Dafny recursion hits every element in sequence, can't verify

Question

The following function, seqToSet, takes a sequence of elements and returns a set containing all (and only) the elements in the given sequence. It does this by calling a recursive helper function, addSeqToSet, with the same sequence and the empty set. The helper function adds each element in the sequence to the set it is given and returns the result. It does this via recursion on the head/tail structure of the sequence. It is done when the sequence is empty, and otherwise calls itself recursively with the tail of the sequence and the union of the set with the singleton set containing the head of the sequence.

Dafny can't verify on its own the postcondition stating that the resulting set contains all of the elements in the original sequence.

What's the right strategy for helping it to see that this is the case?

function method seqToSet(q: seq<int>): set<int>
{
    addSeqToSet(q, {})
}

function method addSeqToSet(q: seq<int>, t: set<int>): (r: set<int>)
    ensures forall i :: i in q ==> i in r
{
    if | q | == 0 then t
    else addSeqToSet (q[1..], t + { q[0] })
}

Answer 1

When Dafny tries to verify postconditions of recursive functions, it reasons by induction: assume the postcondition holds on any recursive calls, and show that it also holds for the current call.

Imagine how Dafny reasons about addSeqToSet.

In the first branch, | q | == 0 implies q is empty, so the postcondition holds trivially, since there are no elements i in q.

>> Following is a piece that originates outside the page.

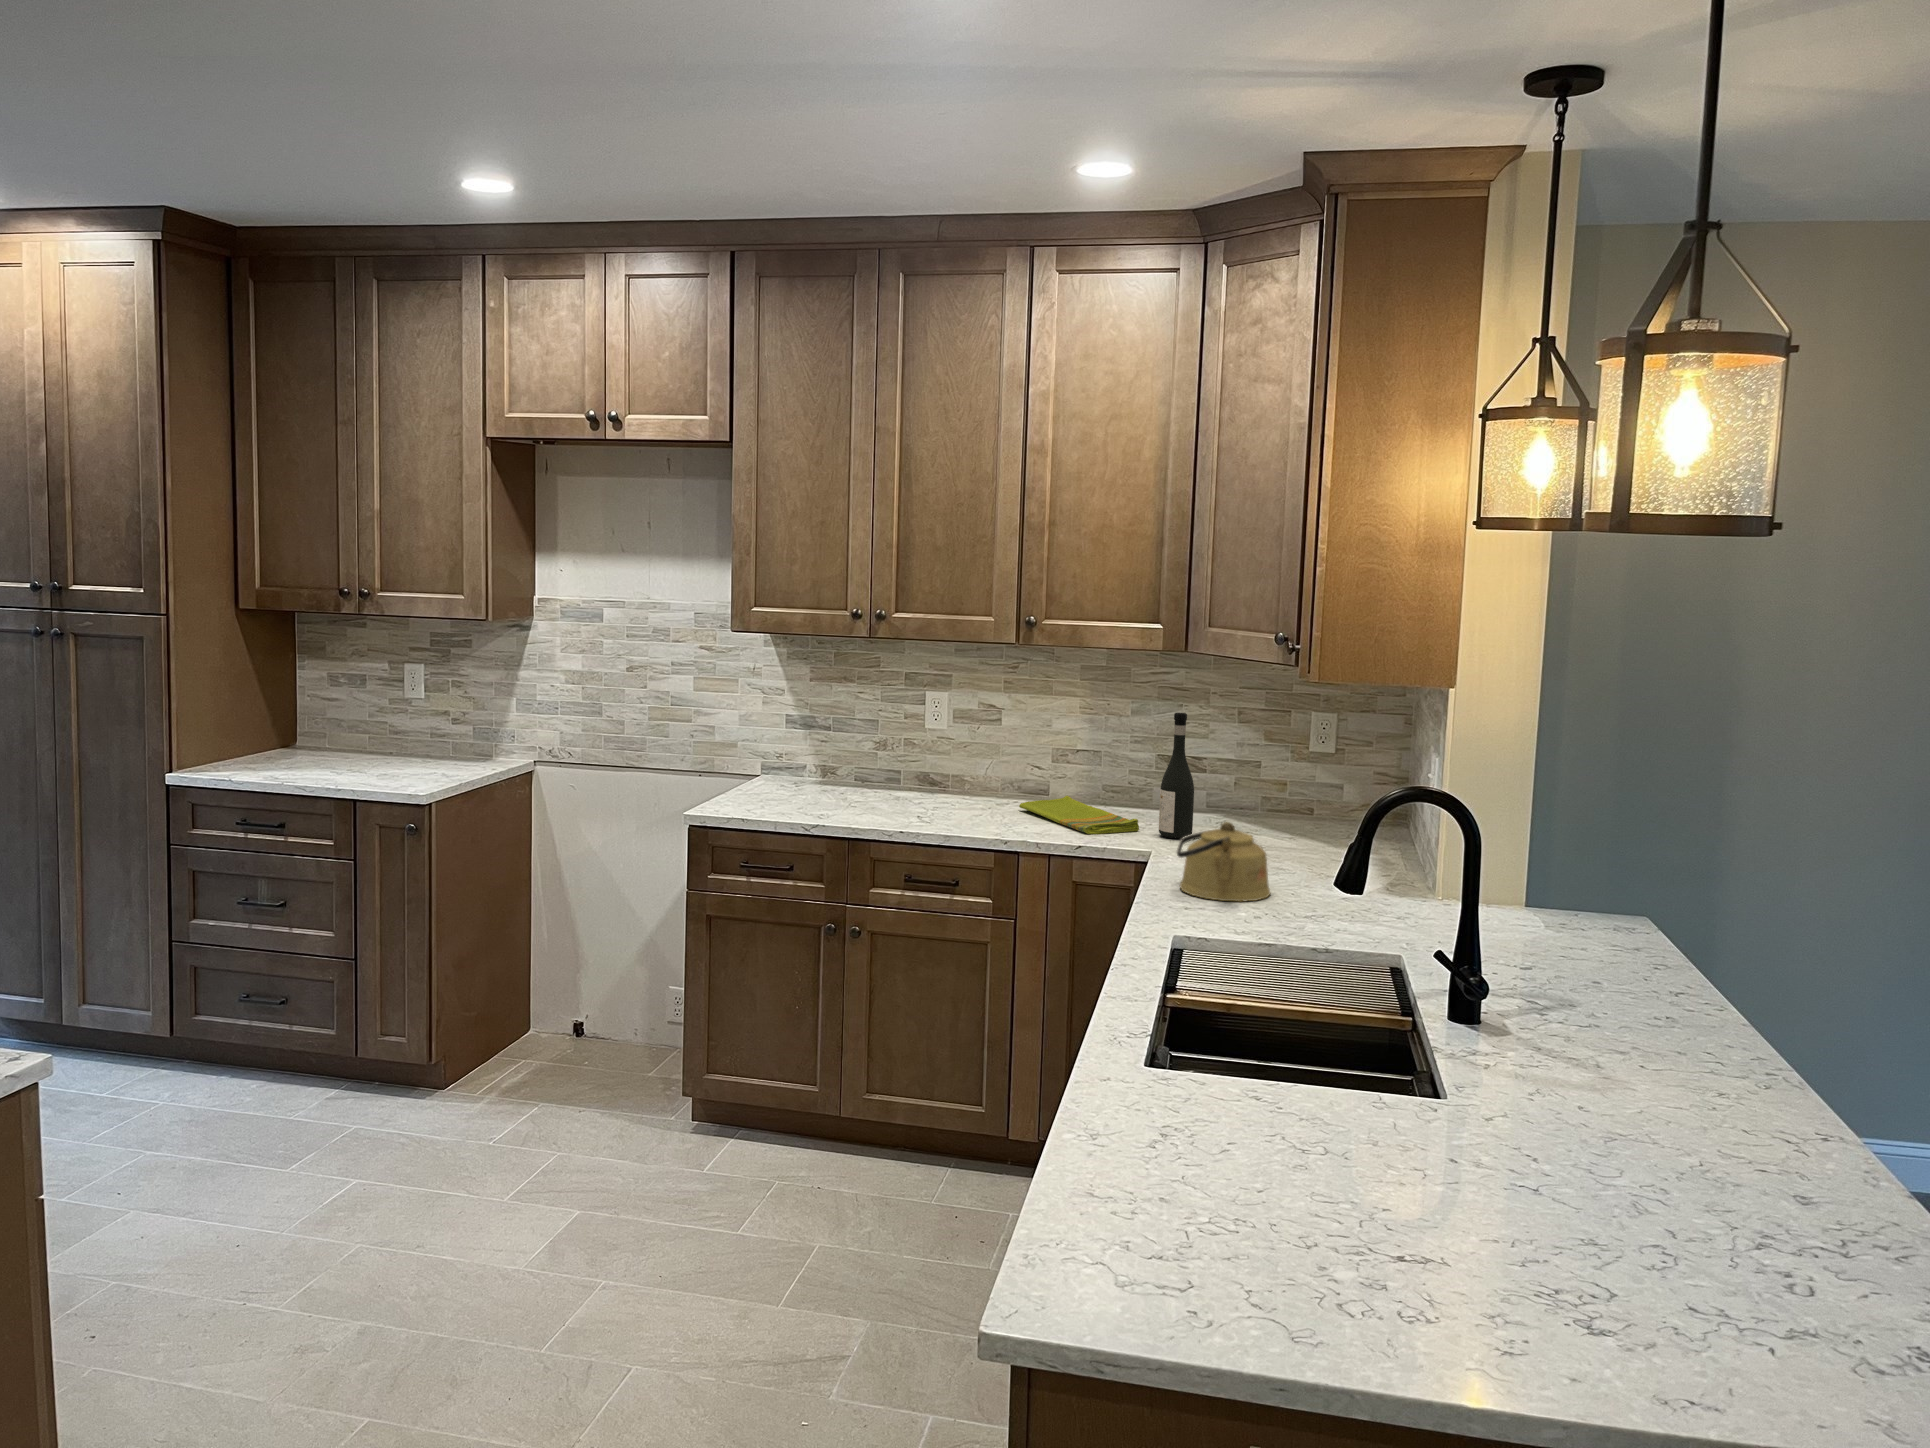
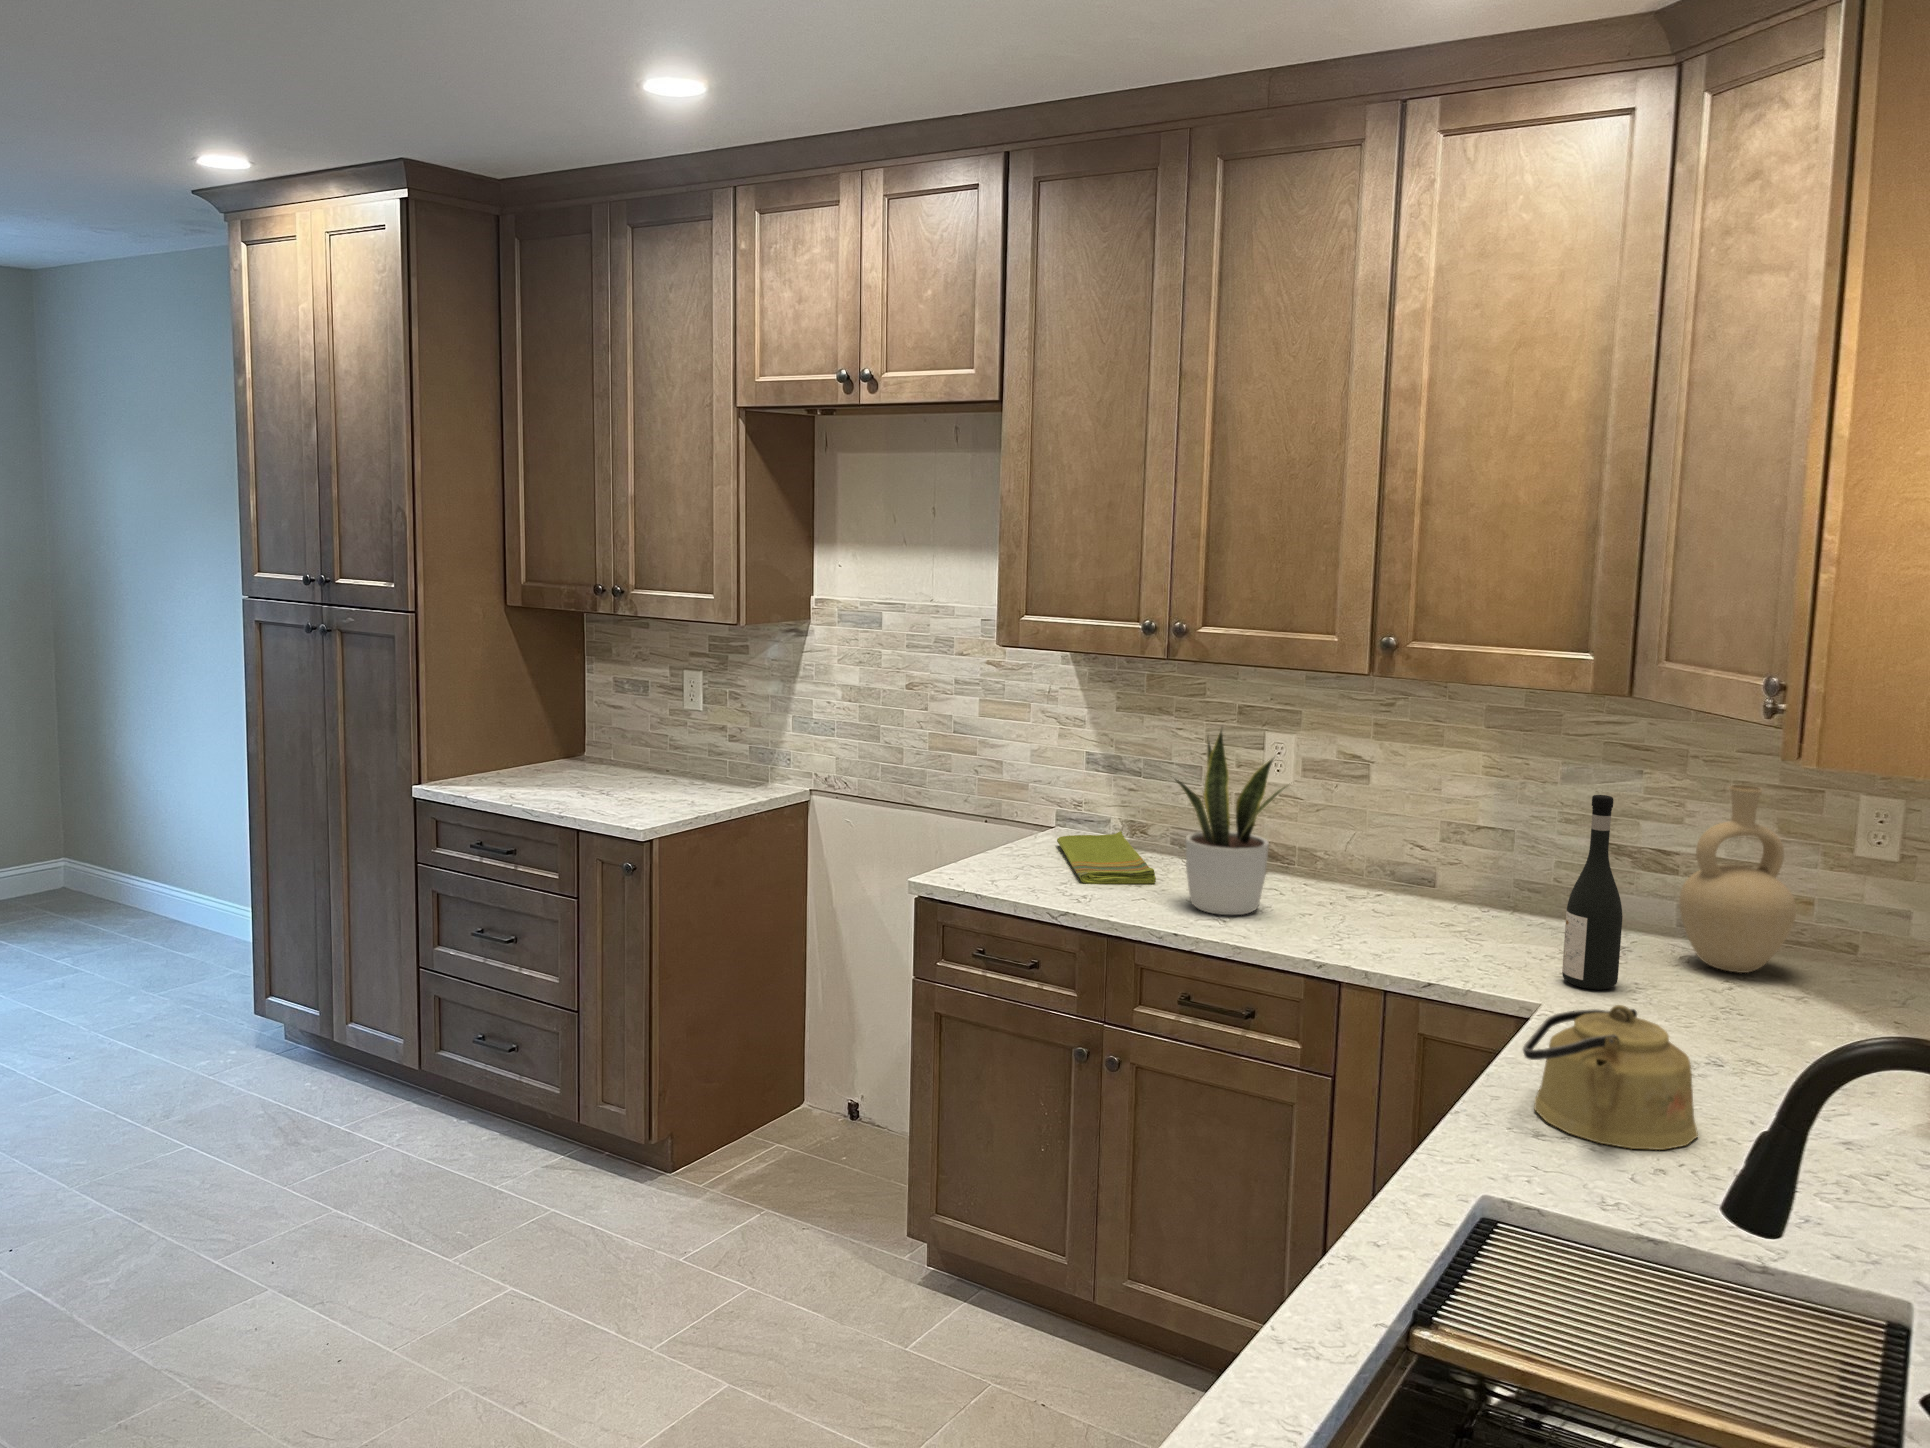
potted plant: none [878,680,976,818] -> present [1175,730,1286,915]
vase: none [1218,706,1285,825] -> present [1679,785,1796,973]
dish towel: present [1019,796,1139,834] -> present [1057,831,1156,884]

In the second branch, Dafny assumes the postcondition of the recursive call:

forall i :: i in q[1..] ==> i in r

and then tries to prove the postcondition for the current call:

forall i :: i in q ==> i in r

Notice that since addSeqToSet directly returns the answer from the recursive call, r is the same in both of the above formulas.

If you think about it for a minute, you can see that the postcondition of the outer call does not follow from the postcondition of the recursive call, because the recursive call says nothing about q[0].

You need to strengthen the postcondition in some way so that you know that q[0] in r as well.

One such strengthening is to add the additional postcontition about t

ensures forall i :: i in t ==> i in r

Dafny then verifies both postconditions.